Besides the lights, Preville also bought large flower pots from his business and set them up around the neighborhood, which were quickly adopted by neighborhood residents after filling them with his cousin.
“The Spanish American Center took the two pots in front of them, and all the neighbors came out to water them,” he said.
Preville said he didn’t expect to receive the award and like the other recipients, he was just happy to do so.
“I was humbled and honored,” he said. “I coordinated the projects, but it became all the neighbors who got together.”
City Hall staffer Brad Bocash was recognized for his work throughout the year in restoring dozens of Christmas sculptures of the late and beloved Louis Charpentier. Carpenter, who was known as “Mr. Christmas,” created hundreds of Styrofoam sculptures that he would display on his lawn each holiday season and Bocash was inspired to help preserve that legacy.

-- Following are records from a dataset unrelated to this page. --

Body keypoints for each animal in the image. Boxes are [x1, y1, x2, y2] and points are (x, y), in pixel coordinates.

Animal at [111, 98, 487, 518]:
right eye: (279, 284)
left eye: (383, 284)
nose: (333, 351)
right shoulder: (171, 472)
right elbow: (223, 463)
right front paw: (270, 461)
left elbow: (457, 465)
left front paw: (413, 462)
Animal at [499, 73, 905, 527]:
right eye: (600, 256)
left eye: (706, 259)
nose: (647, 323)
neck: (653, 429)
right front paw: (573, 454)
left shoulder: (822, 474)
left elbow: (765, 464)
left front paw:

“I feel honored to be recognized by the city and the mayor,” said Bocash. “The immense appreciation people have shown me and how the next generation can now enjoy Louis’ sculptures would have been reward enough. “
Last but not least was father and son duo Jeff and Tyler Yalian, who were honored for their work with Christmas on Tolman, an annual free holiday show in which they dedicate hours and hours of work as well as l money out of their pocket, all for the sake of the larger community. They also held an annual Halloween exhibit and this year there were 169 festive inflatables in the Christmas exhibit.
“Receiving a mayor’s award is truly a lesson in humility,” said Tyler Yalian. “We are making this exhibition primarily for the community. For our family, receiving recognition means a lot to us as it shows that the community appreciates and appreciates this exhibition just as much as we do, as well as the city of Leominster and the mayor, who frequent the exhibition throughout the season and support and appreciate it too.

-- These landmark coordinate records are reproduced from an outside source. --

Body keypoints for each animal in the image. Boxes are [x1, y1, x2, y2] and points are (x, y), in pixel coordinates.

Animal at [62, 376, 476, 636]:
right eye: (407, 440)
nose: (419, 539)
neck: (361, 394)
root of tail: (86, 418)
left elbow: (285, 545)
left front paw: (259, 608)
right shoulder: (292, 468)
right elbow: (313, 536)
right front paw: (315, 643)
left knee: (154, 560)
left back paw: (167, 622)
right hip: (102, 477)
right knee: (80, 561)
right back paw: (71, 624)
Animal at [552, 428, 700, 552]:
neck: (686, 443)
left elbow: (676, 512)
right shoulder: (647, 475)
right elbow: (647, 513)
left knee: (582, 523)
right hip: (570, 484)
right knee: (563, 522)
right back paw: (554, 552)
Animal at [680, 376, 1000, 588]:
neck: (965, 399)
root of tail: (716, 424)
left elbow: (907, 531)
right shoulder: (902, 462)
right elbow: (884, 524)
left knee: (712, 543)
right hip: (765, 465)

“Without this support it would not be possible to do it,” he said. “We love to see children enjoy the magic of lights, walk through the display and the joy on their faces. We love the way he brings families together and for some, he takes generations back year after year. That’s what matters most to us and that’s what Christmas really is about Tolman. “
Mazzarella said he had “lost count” of how long they had awarded the community service awards, which were added to the dedication ceremony a few years ago, “to recognize people who do things that help the community and make a difference “.
When asked how they select the people who will receive the awards, he said they “keep a list of what people do”.
“Sometimes it’s just small things, sometimes it’s big things. What a difference people can make.